One exception to this - and one of the few criticisms I have of the book - is the characterization of Jennifer, Jack's girlfriend. Jack is instantly besotted with the woman he describes throughout as "Morgana le Fay"; Francis also becomes fixated on her. As Jack and Francis utterly idealize and near-venerate Jennifer - and it should be remembered that Morgana has long been associated with goddesses and 'the Goddess' - it is hard to move beyond the young men's awe and see the woman behind it. The novel's other female character, Erin, is somewhat more fleshed out, and this is partly achieved by the novel's beginning with a prologue spoken in her voice. I would, nevertheless, like to have seen and known more of Jennifer.

I am aware that I have almost come to the end of this review without mentioning werewolves at all. And this is no accident. In many respects, it is a shame that Fletcher's book has been consistently categorized, marketed and reviewed as a 'werewolf book'. There is so much more to the novel than lycanthropy; as I have suggested, the book is as much an unsettling tale of modern life for today's burgeoning graduate class as it is a werewolf gorefest. The scope of the horror in The Leaping is carried through the precision and skill with which Fletcher uses language. The hallucinatory quality to his writing makes even the most mundane incident seem dangerous and sinister, while also making the more fantastic elements utterly believable.

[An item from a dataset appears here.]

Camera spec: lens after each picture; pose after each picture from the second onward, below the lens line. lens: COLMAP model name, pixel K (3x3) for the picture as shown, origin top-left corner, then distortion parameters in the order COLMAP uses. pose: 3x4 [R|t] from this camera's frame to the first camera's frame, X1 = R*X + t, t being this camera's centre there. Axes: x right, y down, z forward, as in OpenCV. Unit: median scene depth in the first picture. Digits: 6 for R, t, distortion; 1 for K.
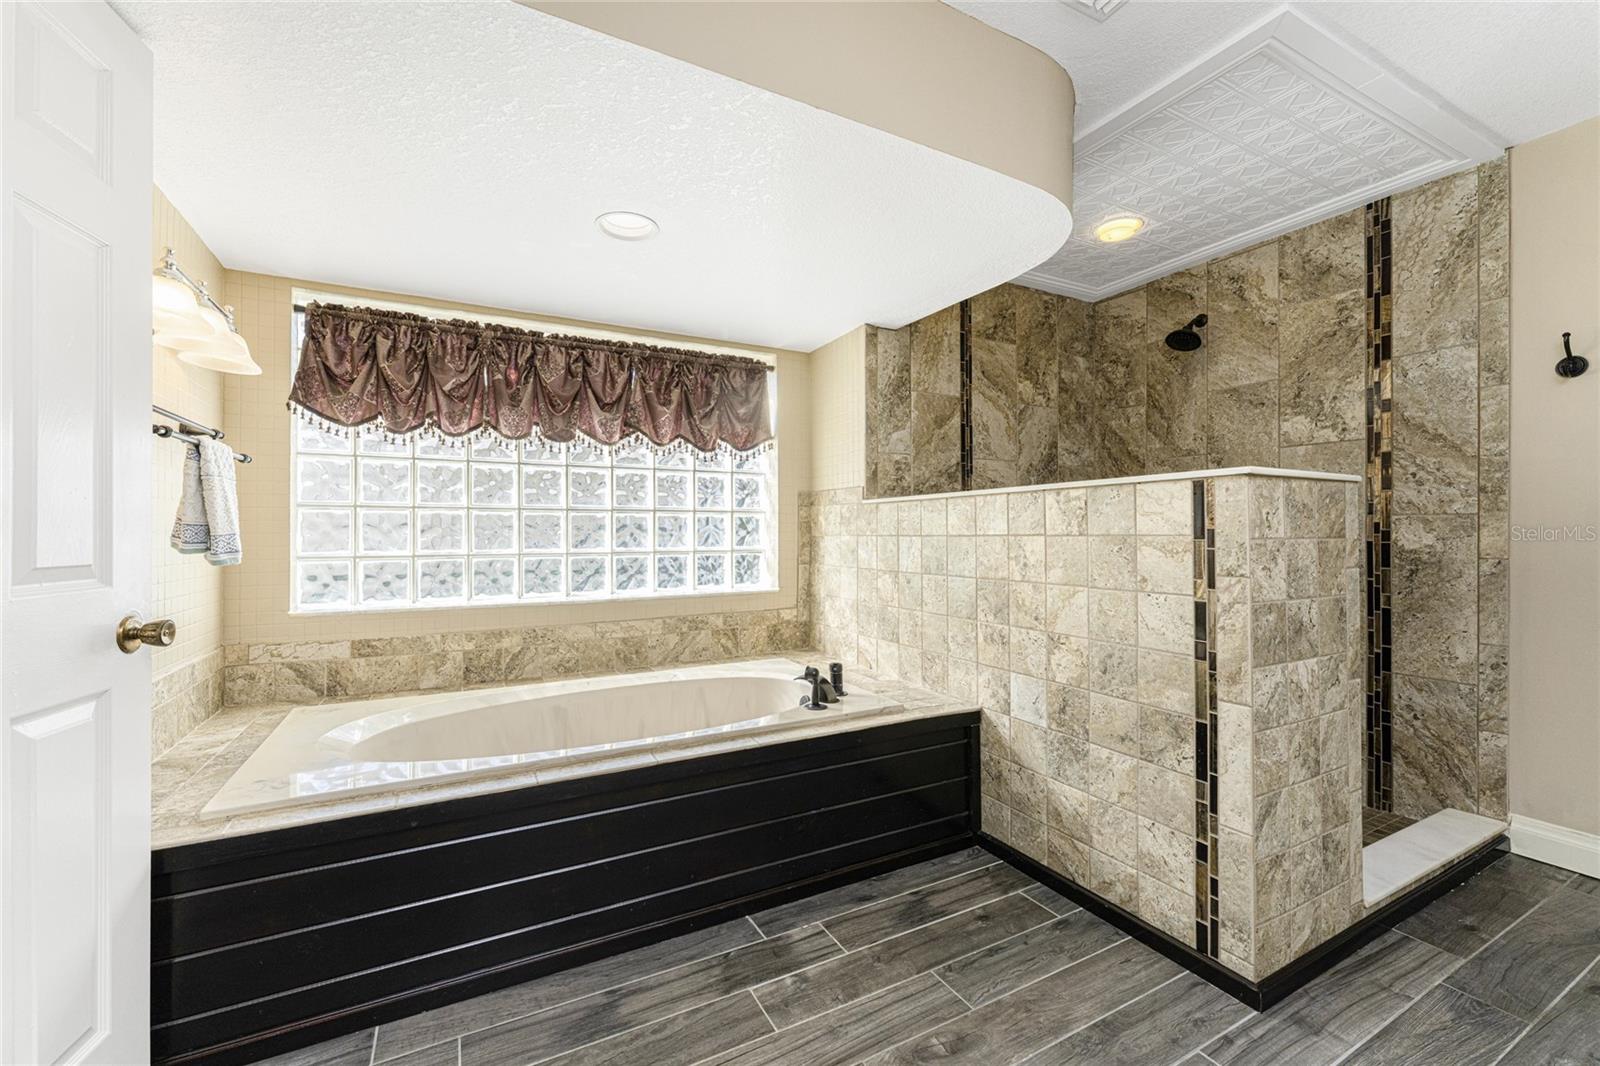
lens RADIAL K [[643.5, 0, 788.0], [0, 643.5, 533.0], [0, 0, 1]] dist [-0.001458, -0.000125]
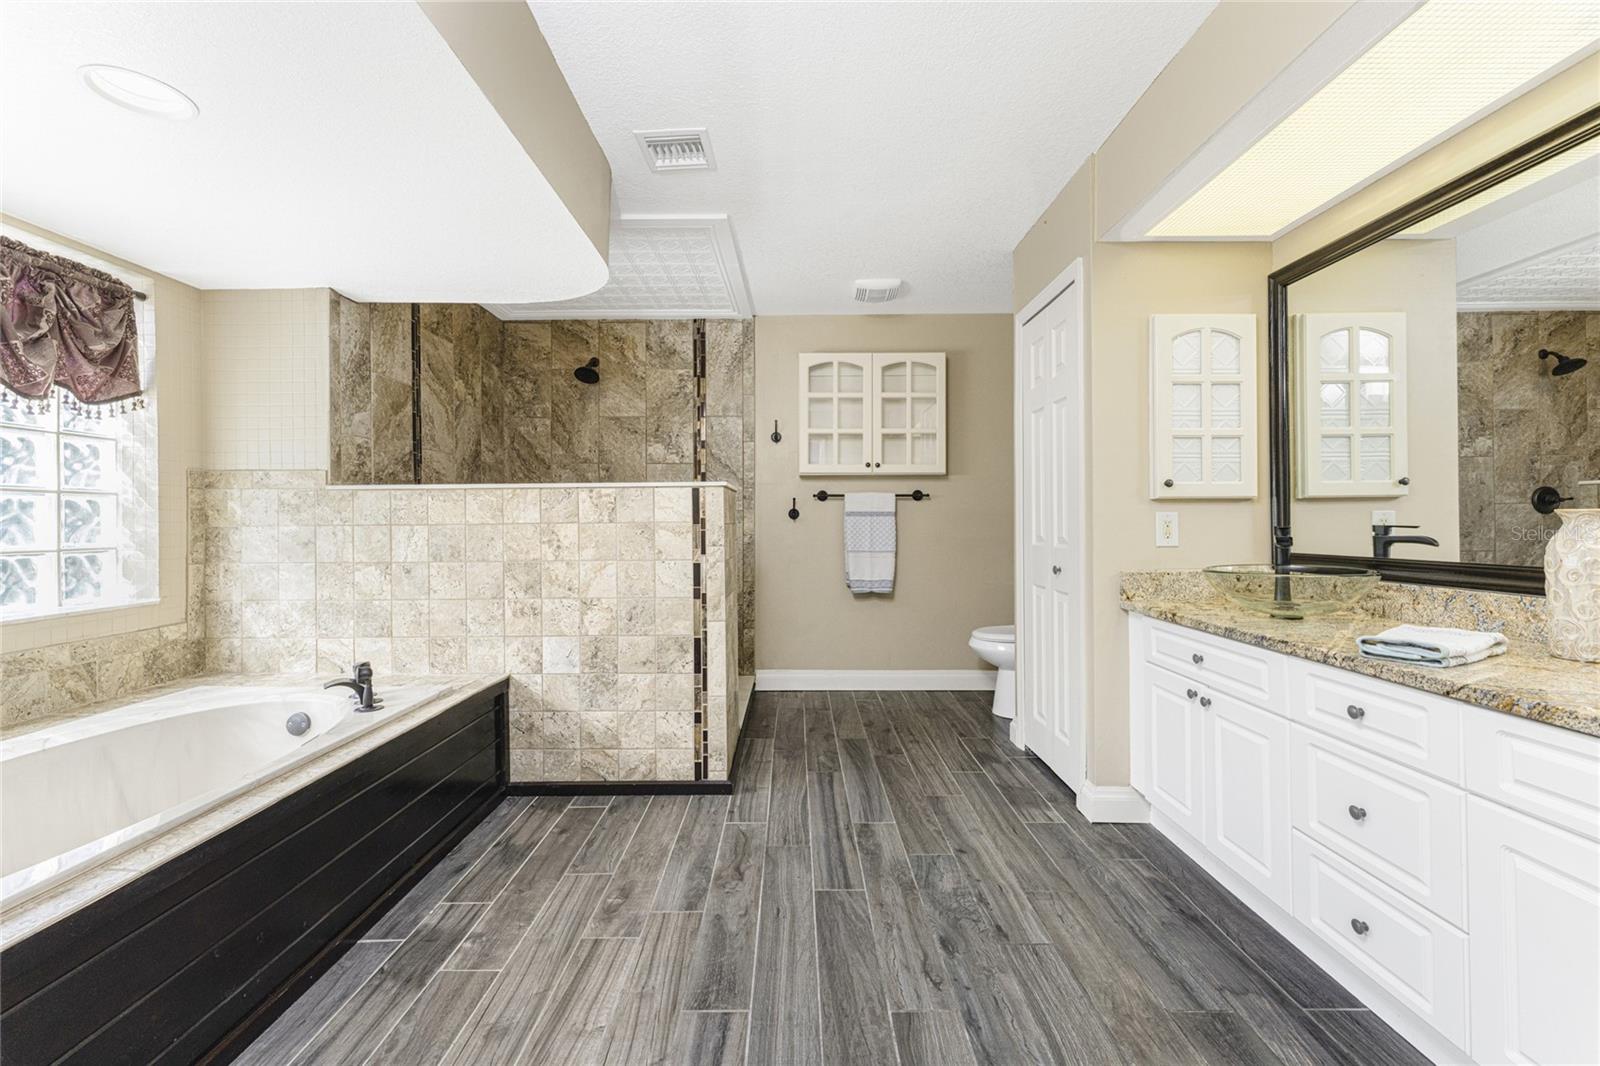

Fletcher's werewolves are original, frightening and thought-provoking - and, indeed, I shall be exploring them more in future articles - and, for that reason, I recommend the novel to anyone interested in the werewolf mythos or lycanthropy. However, I would also recommend this book to people who are not particularly interested in werewolves, or who may be turned off by the idea of a novel about lycanthropy. It is an accomplished and stylish contemporary horror novel, and well worth a read.